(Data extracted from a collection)
::::::::

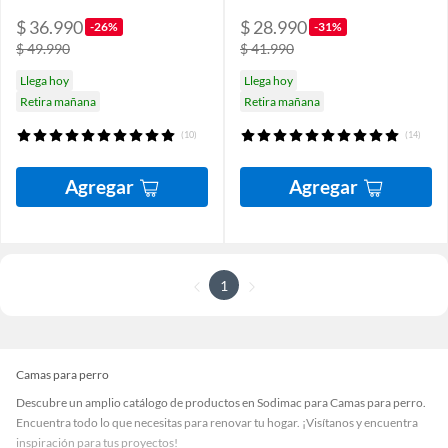
$ 36.990
$ 28.990
-26%
-31%
$ 49.990
$ 41.990
Llega hoy
Llega hoy
Retira mañana
Retira mañana
(10)
(14)
Agregar
Agregar
1
Camas para perro
Descubre un amplio catálogo de productos en Sodimac para Camas para perro.
Encuentra todo lo que necesitas para renovar tu hogar. ¡Visítanos y encuentra
inspiración para tus proyectos!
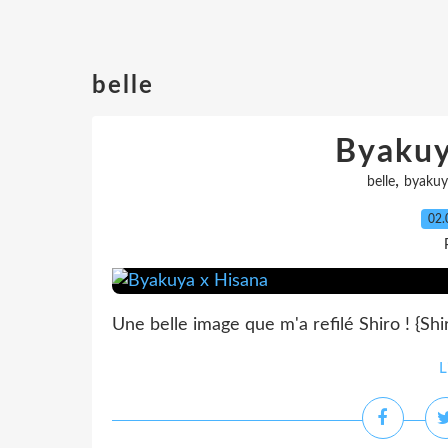
belle
Byakuy
,
belle
byakuy
02.
Une belle image que m'a refilé Shiro ! {Shir
L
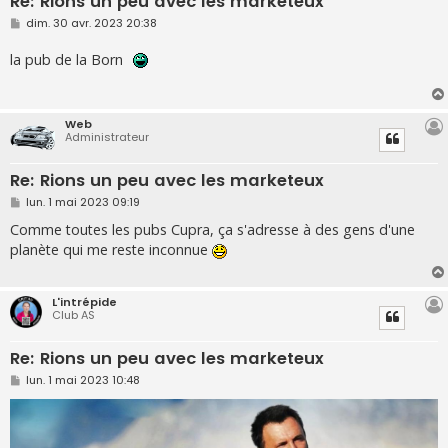
Re: Rions un peu avec les marketeux
M
dim. 30 avr. 2023 20:38
e
s
la pub de la Born
s
a
g
e
Web
Administrateur
Re: Rions un peu avec les marketeux
M
lun. 1 mai 2023 09:19
e
s
Comme toutes les pubs Cupra, ça s'adresse à des gens d'une
s
planète qui me reste inconnue
a
g
e
L'intrépide
Club AS
Re: Rions un peu avec les marketeux
M
lun. 1 mai 2023 10:48
e
s
s
a
g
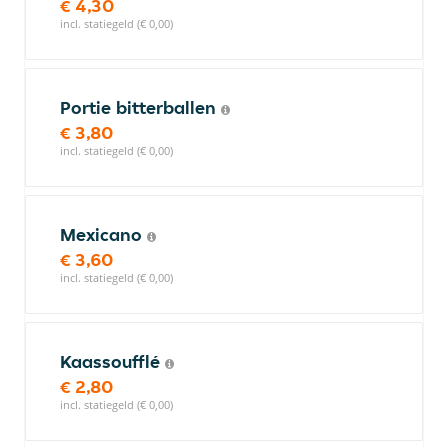
€ 4,30
incl. statiegeld (€ 0,00)
Portie bitterballen
€ 3,80
incl. statiegeld (€ 0,00)
Mexicano
€ 3,60
incl. statiegeld (€ 0,00)
Kaassoufflé
€ 2,80
incl. statiegeld (€ 0,00)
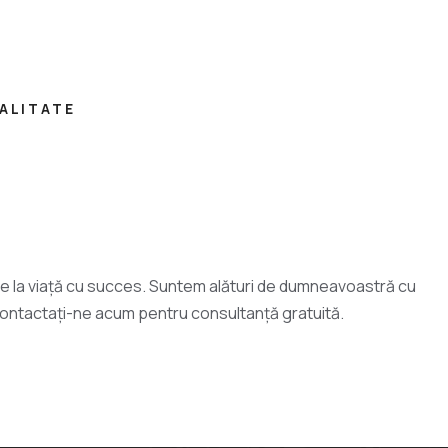
EALITATE
e la viață cu succes. Suntem alături de dumneavoastră cu
e. Contactați-ne acum pentru consultanță gratuită.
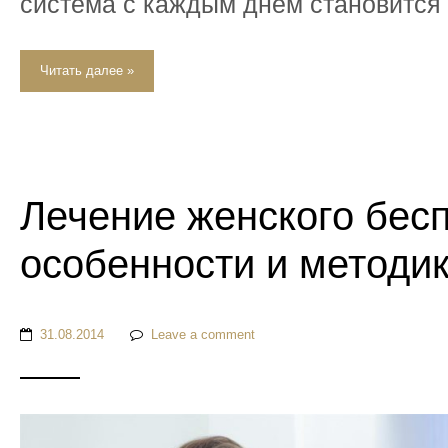
система с каждым днём становится 
Читать далее »
Лечение женского бес
особенности и методи
31.08.2014
Leave a comment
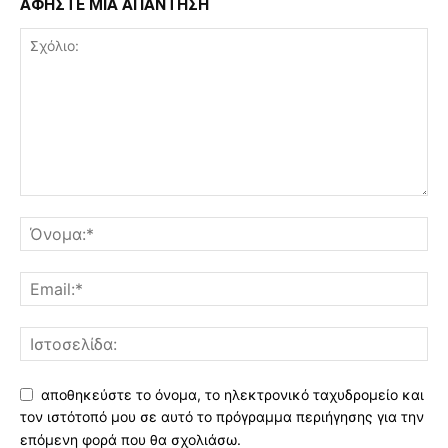
ΑΦΗΣΤΕ ΜΙΑ ΑΠΑΝΤΗΣΗ
αποθηκεύστε το όνομα, το ηλεκτρονικό ταχυδρομείο και
τον ιστότοπό μου σε αυτό το πρόγραμμα περιήγησης για την
επόμενη φορά που θα σχολιάσω.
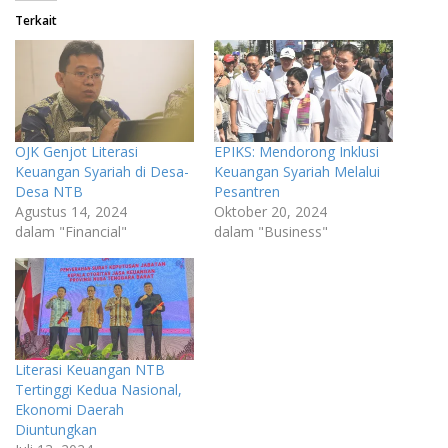
Terkait
OJK Genjot Literasi
EPIKS: Mendorong Inklusi
Keuangan Syariah di Desa-
Keuangan Syariah Melalui
Desa NTB
Pesantren
Agustus 14, 2024
Oktober 20, 2024
dalam "Financial"
dalam "Business"
Literasi Keuangan NTB
Tertinggi Kedua Nasional,
Ekonomi Daerah
Diuntungkan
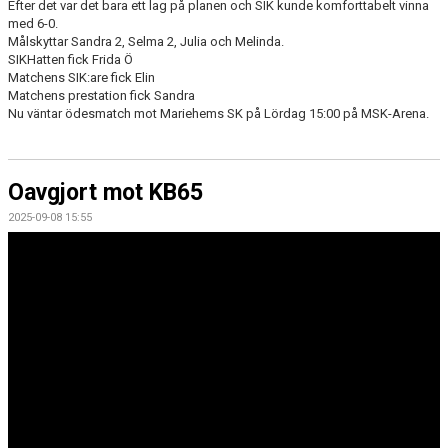
Efter det var det bara ett lag på planen och SIK kunde komforttabelt vinna
med 6-0.
Målskyttar Sandra 2, Selma 2, Julia och Melinda.
SIKHatten fick Frida Ö
Matchens SIK:are fick Elin
Matchens prestation fick Sandra
Nu väntar ödesmatch mot Mariehems SK på Lördag 15:00 på MSK-Arena.
Oavgjort mot KB65
2025-09-08 15:55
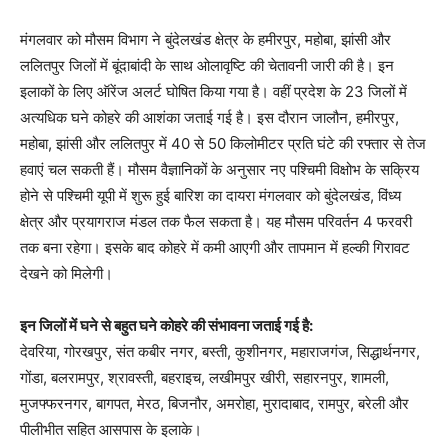
मंगलवार को मौसम विभाग ने बुंदेलखंड क्षेत्र के हमीरपुर, महोबा, झांसी और
ललितपुर जिलों में बूंदाबांदी के साथ ओलावृष्टि की चेतावनी जारी की है। इन
इलाकों के लिए ऑरेंज अलर्ट घोषित किया गया है। वहीं प्रदेश के 23 जिलों में
अत्यधिक घने कोहरे की आशंका जताई गई है। इस दौरान जालौन, हमीरपुर,
महोबा, झांसी और ललितपुर में 40 से 50 किलोमीटर प्रति घंटे की रफ्तार से तेज
हवाएं चल सकती हैं। मौसम वैज्ञानिकों के अनुसार नए पश्चिमी विक्षोभ के सक्रिय
होने से पश्चिमी यूपी में शुरू हुई बारिश का दायरा मंगलवार को बुंदेलखंड, विंध्य
क्षेत्र और प्रयागराज मंडल तक फैल सकता है। यह मौसम परिवर्तन 4 फरवरी
तक बना रहेगा। इसके बाद कोहरे में कमी आएगी और तापमान में हल्की गिरावट
देखने को मिलेगी।
इन जिलों में घने से बहुत घने कोहरे की संभावना जताई गई है:
देवरिया, गोरखपुर, संत कबीर नगर, बस्ती, कुशीनगर, महाराजगंज, सिद्धार्थनगर,
गोंडा, बलरामपुर, श्रावस्ती, बहराइच, लखीमपुर खीरी, सहारनपुर, शामली,
मुजफ्फरनगर, बागपत, मेरठ, बिजनौर, अमरोहा, मुरादाबाद, रामपुर, बरेली और
पीलीभीत सहित आसपास के इलाके।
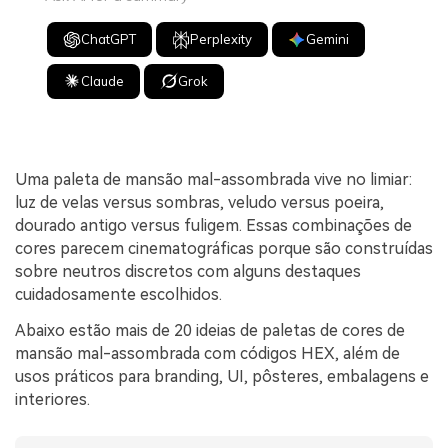
ChatGPT
Perplexity
Gemini
Claude
Grok
Uma paleta de mansão mal-assombrada vive no limiar:
luz de velas versus sombras, veludo versus poeira,
dourado antigo versus fuligem. Essas combinações de
cores parecem cinematográficas porque são construídas
sobre neutros discretos com alguns destaques
cuidadosamente escolhidos.
Abaixo estão mais de 20 ideias de paletas de cores de
mansão mal-assombrada com códigos HEX, além de
usos práticos para branding, UI, pôsteres, embalagens e
interiores.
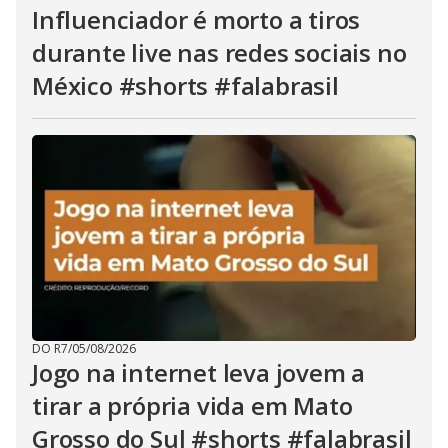
Influenciador é morto a tiros
durante live nas redes sociais no
México #shorts #falabrasil
DO R7
/
05/08/2026
Jogo na internet leva jovem a
tirar a própria vida em Mato
Grosso do Sul #shorts #falabrasil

::::::::

= WHAT THE TASK REQUIRES =
Drop the pictures and reproduce the rest of the entries above exactly.

= RESPONSE AREA =
$ 36.990
$ 28.990
-26%
-31%
$ 49.990
$ 41.990
Llega hoy
Llega hoy
Retira mañana
Retira mañana
(10)
(14)
Agregar
Agregar
1
Camas para perro
Descubre un amplio catálogo de productos en Sodimac para Camas para perro.
Encuentra todo lo que necesitas para renovar tu hogar. ¡Visítanos y encuentra
inspiración para tus proyectos!
belle
Byakuy
,
belle
byakuy
02.
Une belle image que m'a refilé Shiro ! {Shir
L
Re: Rions un peu avec les marketeux
M
dim. 30 avr. 2023 20:38
e
s
la pub de la Born
s
a
g
e
Web
Administrateur
Re: Rions un peu avec les marketeux
M
lun. 1 mai 2023 09:19
e
s
Comme toutes les pubs Cupra, ça s'adresse à des gens d'une
s
planète qui me reste inconnue
a
g
e
L'intrépide
Club AS
Re: Rions un peu avec les marketeux
M
lun. 1 mai 2023 10:48
e
s
s
a
g
€ 4,30
incl. statiegeld (€ 0,00)
Portie bitterballen
€ 3,80
incl. statiegeld (€ 0,00)
Mexicano
€ 3,60
incl. statiegeld (€ 0,00)
Kaassoufflé
€ 2,80
incl. statiegeld (€ 0,00)
EALITATE
e la viață cu succes. Suntem alături de dumneavoastră cu
e. Contactați-ne acum pentru consultanță gratuită.
система с каждым днём становится 
Читать далее »
Лечение женского бес
особенности и методи
31.08.2014
Leave a comment
ΑΦΗΣΤΕ ΜΙΑ ΑΠΑΝΤΗΣΗ
αποθηκεύστε το όνομα, το ηλεκτρονικό ταχυδρομείο και
τον ιστότοπό μου σε αυτό το πρόγραμμα περιήγησης για την
επόμενη φορά που θα σχολιάσω.
Terkait
OJK Genjot Literasi
EPIKS: Mendorong Inklusi
Keuangan Syariah di Desa-
Keuangan Syariah Melalui
Desa NTB
Pesantren
Agustus 14, 2024
Oktober 20, 2024
dalam "Financial"
dalam "Business"
Literasi Keuangan NTB
Tertinggi Kedua Nasional,
Ekonomi Daerah
Diuntungkan
Efter det var det bara ett lag på planen och SIK kunde komforttabelt vinna
med 6-0.
Målskyttar Sandra 2, Selma 2, Julia och Melinda.
SIKHatten fick Frida Ö
Matchens SIK:are fick Elin
Matchens prestation fick Sandra
Nu väntar ödesmatch mot Mariehems SK på Lördag 15:00 på MSK-Arena.
Oavgjort mot KB65
2025-09-08 15:55
मंगलवार को मौसम विभाग ने बुंदेलखंड क्षेत्र के हमीरपुर, महोबा, झांसी और
ललितपुर जिलों में बूंदाबांदी के साथ ओलावृष्टि की चेतावनी जारी की है। इन
इलाकों के लिए ऑरेंज अलर्ट घोषित किया गया है। वहीं प्रदेश के 23 जिलों में
अत्यधिक घने कोहरे की आशंका जताई गई है। इस दौरान जालौन, हमीरपुर,
महोबा, झांसी और ललितपुर में 40 से 50 किलोमीटर प्रति घंटे की रफ्तार से तेज
हवाएं चल सकती हैं। मौसम वैज्ञानिकों के अनुसार नए पश्चिमी विक्षोभ के सक्रिय
होने से पश्चिमी यूपी में शुरू हुई बारिश का दायरा मंगलवार को बुंदेलखंड, विंध्य
क्षेत्र और प्रयागराज मंडल तक फैल सकता है। यह मौसम परिवर्तन 4 फरवरी
तक बना रहेगा। इसके बाद कोहरे में कमी आएगी और तापमान में हल्की गिरावट
देखने को मिलेगी।
इन जिलों में घने से बहुत घने कोहरे की संभावना जताई गई है:
देवरिया, गोरखपुर, संत कबीर नगर, बस्ती, कुशीनगर, महाराजगंज, सिद्धार्थनगर,
गोंडा, बलरामपुर, श्रावस्ती, बहराइच, लखीमपुर खीरी, सहारनपुर, शामली,
मुजफ्फरनगर, बागपत, मेरठ, बिजनौर, अमरोहा, मुरादाबाद, रामपुर, बरेली और
पीलीभीत सहित आसपास के इलाके।
ChatGPT
Perplexity
Gemini
Claude
Grok
Uma paleta de mansão mal-assombrada vive no limiar:
luz de velas versus sombras, veludo versus poeira,
dourado antigo versus fuligem. Essas combinações de
cores parecem cinematográficas porque são construídas
sobre neutros discretos com alguns destaques
cuidadosamente escolhidos.
Abaixo estão mais de 20 ideias de paletas de cores de
mansão mal-assombrada com códigos HEX, além de
usos práticos para branding, UI, pôsteres, embalagens e
interiores.
Influenciador é morto a tiros
durante live nas redes sociais no
México #shorts #falabrasil
DO R7
/
05/08/2026
Jogo na internet leva jovem a
tirar a própria vida em Mato
Grosso do Sul #shorts #falabrasil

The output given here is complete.